- [WORK REQUIRED] Your answer should repeat exactly the line containing "List each element's" and all lines after it through the end of the material below, with no other text.

- [GIVEN INFORMATION]
== Segment start ==

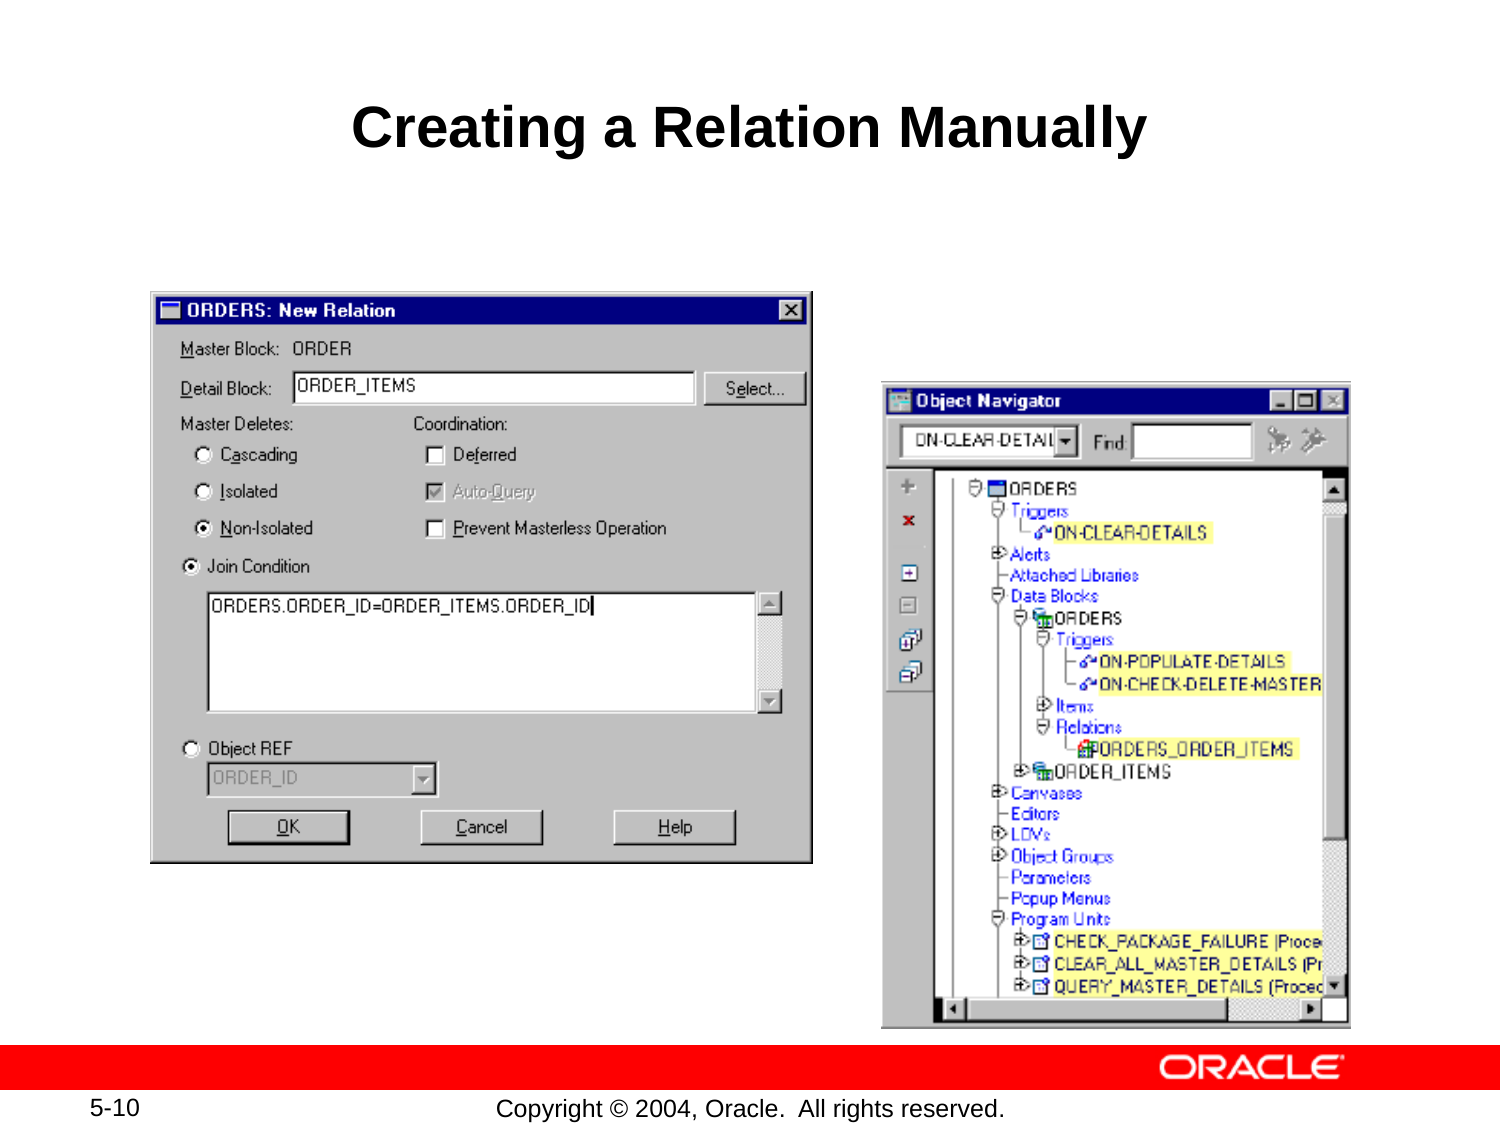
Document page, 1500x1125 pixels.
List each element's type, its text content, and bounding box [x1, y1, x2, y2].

picture [880, 381, 1351, 1030]
title Creating a Relation Manually [149, 87, 1351, 232]
picture [149, 291, 813, 864]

== Segment end ==

- [ANSWER BELOW]
List each element's type, its text content, and bounding box [x1, y1, x2, y2].

picture [880, 381, 1351, 1030]
title Creating a Relation Manually [149, 87, 1351, 232]
picture [149, 291, 813, 864]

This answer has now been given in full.